I C Lake
On the horizon you see the Maximacentrale
IJs (Ice) on the IJSselmeer (Lake Ĳssel) . The IJsselmeer is a shallow artificial lake of 1100 km² in the central Netherlands bordering the provinces of Flevoland, North Holland and Friesland, with an average depth of 5 to 6 m. The Ĳsselmeer is the largest lake in Western Europe.
The Ĳsselmeer is a freshwater lake fed through the Ketelmeer by the river IJssel, which gives it its name. It is mainly fed by water from the Rhine since the IJssel is a branch of it.

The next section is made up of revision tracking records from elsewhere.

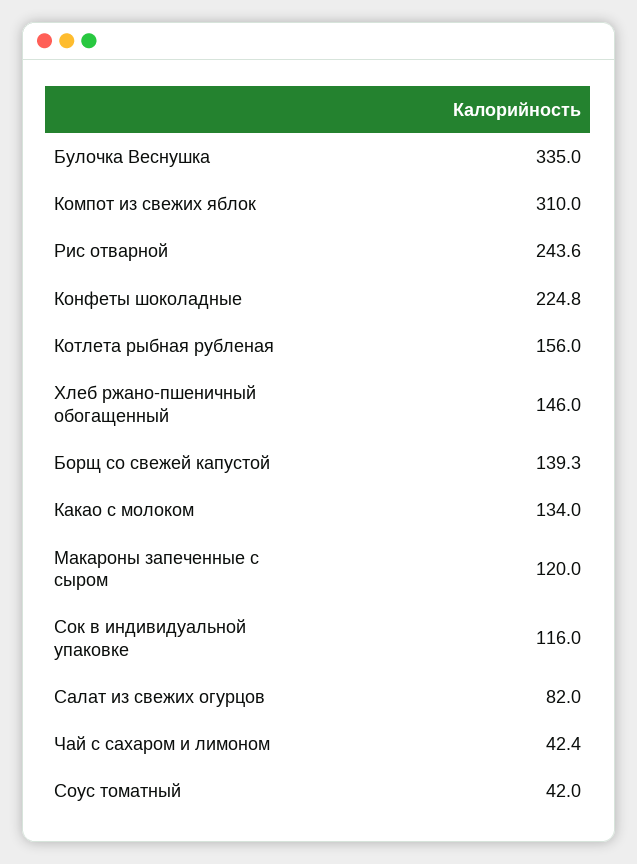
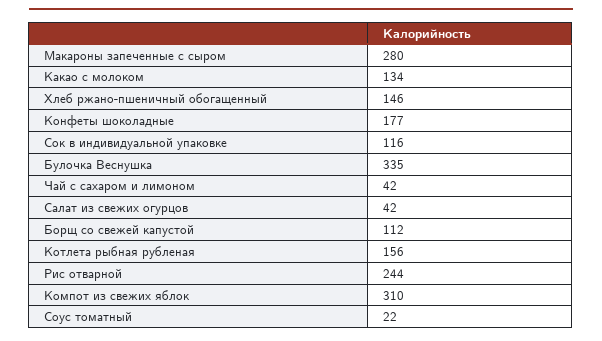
  {
    "Булочка Веснушка": 335,
    "Компот из свежих яблок": 310,
    "Рис отварной": 243.6,
-   "Конфеты шоколадные": 224.8,
+   "Конфеты шоколадные": 177,
    "Котлета рыбная рубленая": 156,
    "Хлеб ржано-пшеничный обогащенный": 146,
-   "Борщ со свежей капустой": 139.3,
+   "Борщ со свежей капустой": 112,
    "Какао с молоком": 134,
-   "Макароны запеченные с сыром": 120,
+   "Макароны запеченные с сыром": 280,
    "Сок в индивидуальной упаковке": 116,
-   "Салат из свежих огурцов": 82,
+   "Салат из свежих огурцов": 42,
    "Чай с сахаром и лимоном": 42.4,
-   "Соус томатный": 42
+   "Соус томатный": 22
  }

The internal capitalization in the spelling is because IJ is a digraph in Dutch, possibly a ligature, and sometimes considered a single letter (see IJ (digraph)).
The Ĳsselmeer was created in 1932 when an inland sea, the Zuiderzee, was closed by a 32 km dam, the Afsluitdijk. This was part of a major hydraulic engineering project known as the Zuiderzee Works, that years later led to the reclaiming of land from the Ĳsselmeer, thereby diminishing the size of the lake.
In 1975 the Ĳsselmeer was further split in two by the completion of the Houtribdijk, now also called Markerwaarddijk because it was originally designed to border the Markerwaard; this dike runs from Enkhuizen southeast to Lelystad. This former southern part of the Ĳsselmeer is now the hydrologically separate Markermeer.
The Ĳsselmeer functions as a major fresh water reserve, serving as a source for agriculture and drinking water. It also offers a number of opportunities for recreational activities.
The province of Flevoland was created in 1986 from three of the polders reclaimed from the Ĳsselmeer.